Marks & Spencer is attempting an urgent recall of 12,000 items of children's clothing after parents found sewing machine needles still attached to the garments.

Marks & Spencer is attempting an urgent recall of 12,000 items of children's clothing after parents found sewing machine needles still attached to the garments.

Britain's biggest clothing retailer issued the alert yesterday after two youngsters suffered scratches and their parents complained to stores.

The company launched an immediate investigation to discover why the needles were left inside the clothes by a Sri Lankan manufacturer.

"Customers who have purchased or received any of these products as gifts are asked to return them immediately," said a spokeswoman.
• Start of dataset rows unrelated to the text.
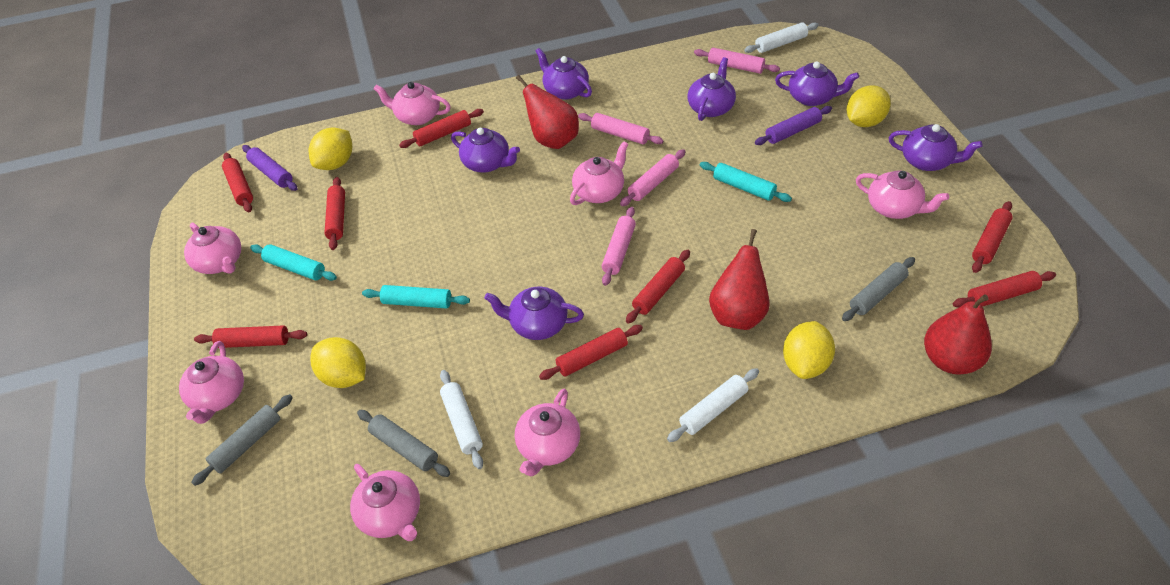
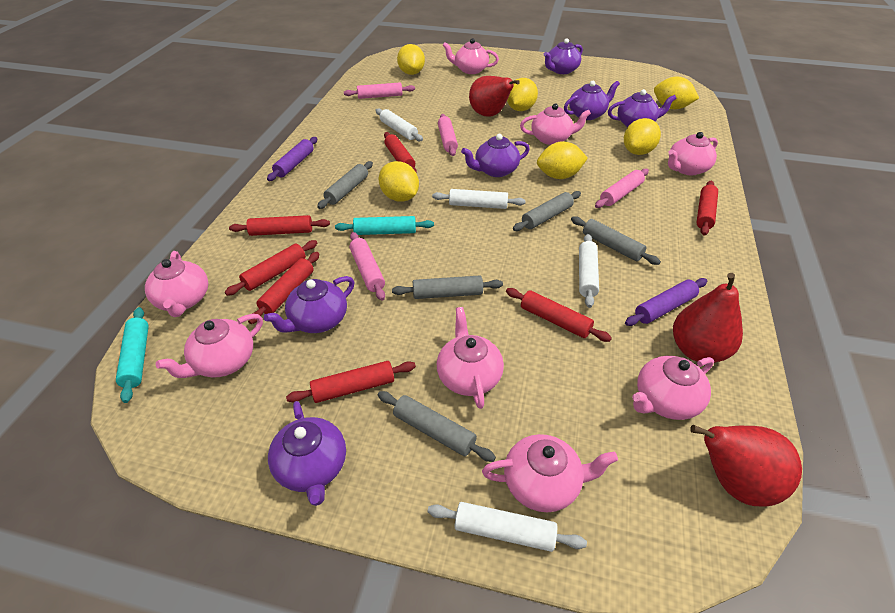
grey rolling pin: 3 -> 5
pink teapot: 7 -> 8
red rolling pin: 8 -> 7
turquoise rolling pin: 3 -> 2
white rolling pin: 3 -> 4
yellow lemon: 4 -> 6

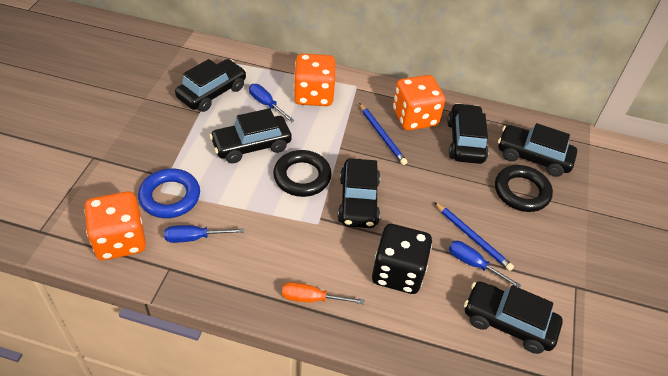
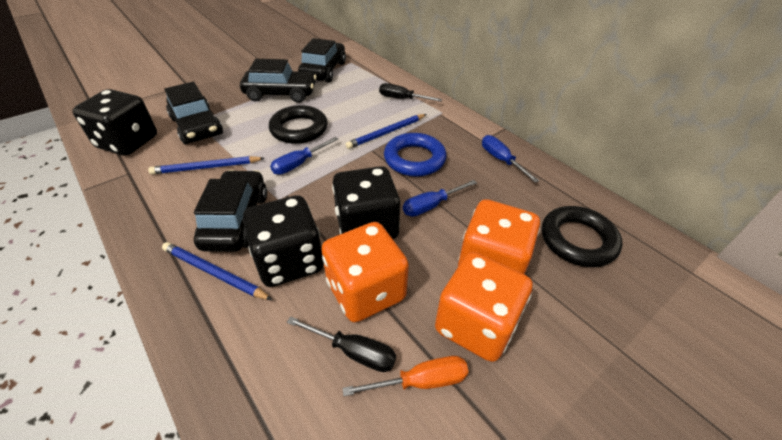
black car: 6 -> 4
black dice: 1 -> 3
black screwdriver: 0 -> 2
blue pencil: 2 -> 3

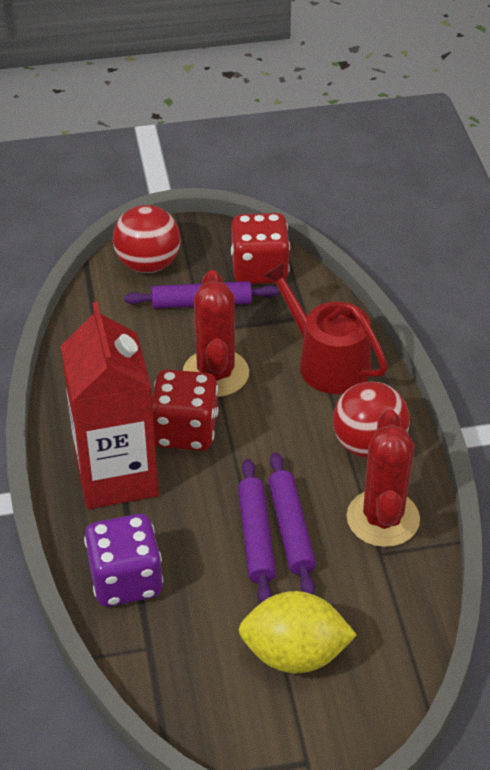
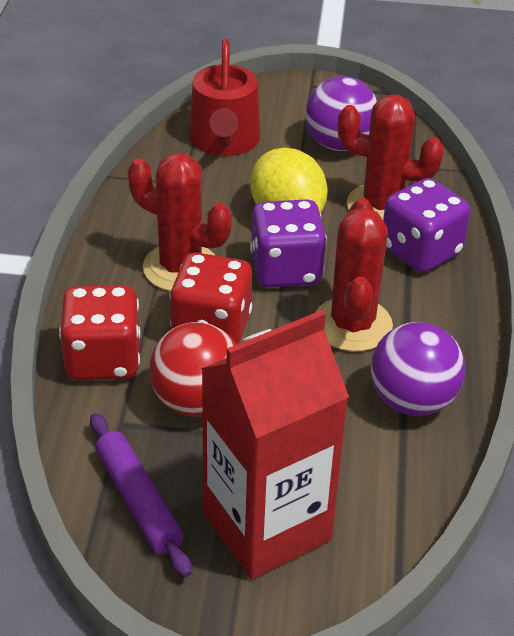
purple ball: 0 -> 2
purple dice: 1 -> 2
purple rolling pin: 3 -> 1
red ball: 2 -> 1
red cactus: 2 -> 3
"Sewing machine needles have been found in four items and, in two cases, children suffered scratches when they put the clothes on. We are in discussions with those customers about reparations and have launched an immediate investigation into the problem with our supplier."

The company said it had been deliberately cautious. "We set the bar high at Marks & Spencer. Other retailers wouldn't have bothered," said the spokeswoman. "To put this in context, we sell more than 25 million items a year."

Last month Marks & Spencer revealed that its profits fell by almost a fifth in 2004, from £805m to £618.5m. Stuart Rose, the firm's chief executive, admitted trading conditions were "tough".

The chain has struggled to compete in recent years and many of its clothing ranges have been judged unexciting. It spent much of last year warding off takeover attempts from Philip Green, head of the Arcadia group, which includes Topshop and Bhs.

The affected garments are a £5 pink two-pack jogger set, code T78/08455/2134P; £10 pink gingham dungarees, code T78/07980/3130P; and a £10 white T-shirt and denim jeans set, code T78/07980/3132P, all available since last month.

Also affected are pure cotton chambray pyjamas, code T86/07980/2727W, priced between £11 and £14, which have been available since March this year.